Page excerpt:

·····

A SIX-year-old search and rescue dog, has been reprieved after injuring a toddler who had been encouraged to pat her.
Magistrates in Prestatyn imposed a contingency destruction order on border collie Mist, which means that if she injures anyone else she will be put down.
In the meantime, however, Mist and her owner, former policeman Paul Shorrock, can continue their work with the North East Wales Search and Rescue Association.
And after hearing that he would not allow the dog to be placed in the same stressful situation again the bench also agreed that she need not be kept on a lead or muzzled.
The court heard that on June 9 last year two-year-old Rose Anderson, her father David, and her brother and sister went for a walk on Graig Fawr, a rocky hillside at Meliden, where Shorrock often took Mist for training purposes.
Rose approached Mist and Shorrock held the dog’s collar as the toddler patted her on the head.

·····

Data shown:
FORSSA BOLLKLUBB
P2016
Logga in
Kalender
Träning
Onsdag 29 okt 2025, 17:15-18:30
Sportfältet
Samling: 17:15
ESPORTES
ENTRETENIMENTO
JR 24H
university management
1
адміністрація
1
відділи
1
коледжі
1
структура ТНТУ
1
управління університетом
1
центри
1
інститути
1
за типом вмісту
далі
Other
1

·····

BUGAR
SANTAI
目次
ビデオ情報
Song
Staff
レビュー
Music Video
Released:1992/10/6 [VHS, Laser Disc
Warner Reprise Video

·····

Try it:
Continue the news report above about Mist, the search and rescue dog, picking up right after its final sentence.

Solved problem:
What exactly happened next was disputed but Rose suffered two sets of puncture marks to her face and head, one requiring six stitches and the other 12.
She underwent surgery at Glan Clwyd Hospital.
Shorrock claimed that the dog had merely “gone into barking mode” and not actually bitten the child, a version accepted by the prosecution in return for his guilty plea to a charge of being in charge of a dangerous dog which was out of control and causing injury.
Shorrock, aged 62, of Bron Haul, Dyserth, who served in the Cumbria Force, said he had had Mist for more than three years and started training her as a search and rescue dog 13 months before the incident.
She had made huge progress and never caused any problems, he said.
But since the incident, he said, he had learned that Mist would have been under stress by being restrained close to children when her normal instinct would have been to move away.
That was confirmed by dog behaviour expert David Ryan.
Shorrock, who said he and his wife Chris took Mist out training virtually every day, said they had since introduced control measures to ensure that the same situation did not arise in future.
Mr Anderson, of The Grove, Prestatyn, told the court that Rose could have a permanent scar below her eye.
David Jones, defending, said that civil proceedings were being taken and as there was an admission compensation would be awarded.
Shorrock was fined £900 and ordered to pay Rose £1,500 in compensation.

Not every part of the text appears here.